After the West Indies resumed on 30-0, Broad almost took a wicket with the day’s sixth ball, Kraigg Brathwaite flicking just short of square-leg Keaton Jennings, a substitute fielder for wicketkeeper Ben Foakes, whose bruised right hand saw Jonny Bairstow continue behind the stumps.

In Broad’s next over, John Campbell was adjudged caught in the slips, but reprieved when replays showed that the ball had come off his arm rather than his bat.

By now Stuart was most definitely stewing, more so when Campbell edged to third slip where Jos Buttler grassed a simple opportunity. More misery followed when Campbell top-edged a hook that mockingly landed between a sprinting Bairstow and an in-rushing Moeen Ali just behind square.

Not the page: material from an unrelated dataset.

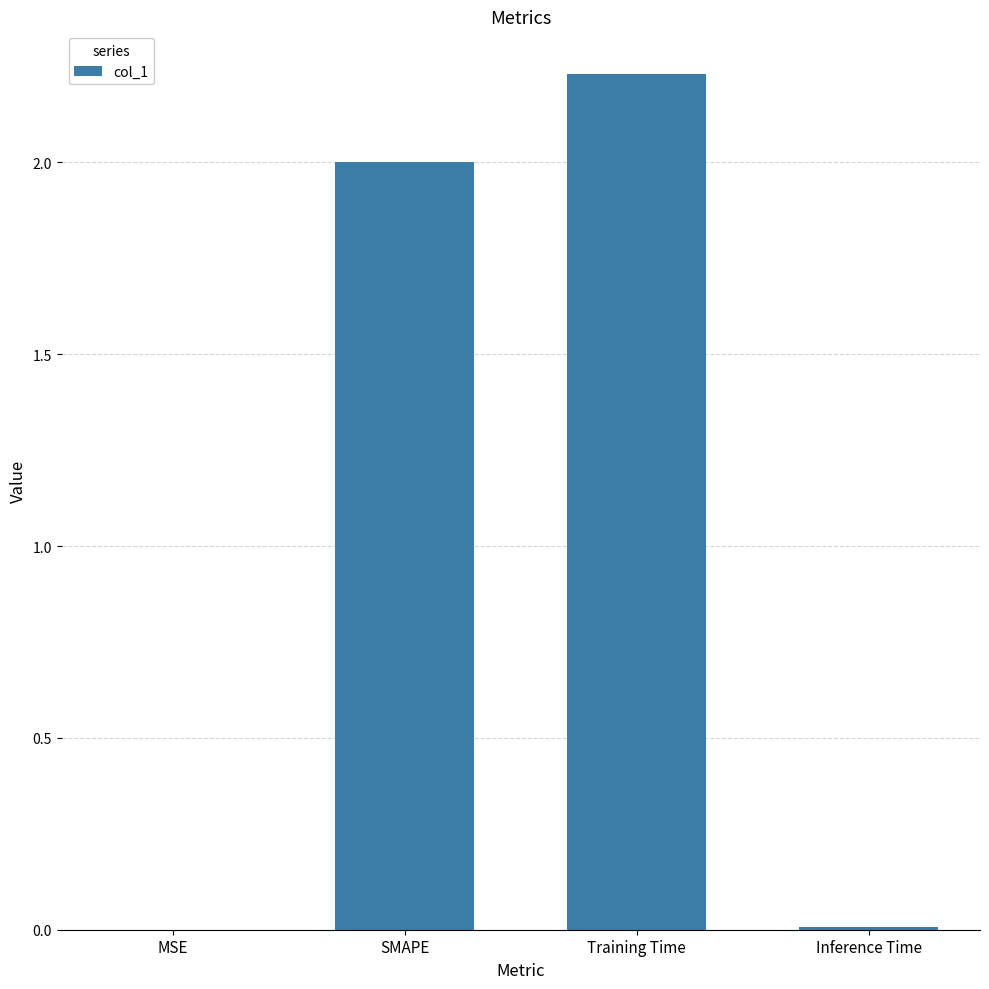

Count the number of data series in this chart.

1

On a pitch that remained difficult for batting, Campbell made 47 before edging the excellent Ben Stokes to Buttler at second slip. It was the first wicket that England had taken for 101 overs, including Barbados, and it was followed by a comical concession of four overthrows by Broad off Anderson, which, remarkably, drew a rueful smile from the former and no significant chuntering from the latter.

Not until the second session did Broad gain reward, striking twice in four balls after Moeen had Brathwaite caught at short-leg for 49. First Shai Hope edged behind a leg-cutter before Broad bowled Roston Chase with a delivery that kept so low that it practically travelled underground.

Anderson judged a fine catch off Ali running in from long-off to dismiss Shimron Hetmyer, who had been dropped off Anderson by a diving Rory Burns at cover.

Buttler dropped another slip chance off Broad after tea, reprieving Bravo on 20, but the pair did combine when Shane Dowrich got one that reared up off a length to end a stand of 50 with the disciplined Bravo.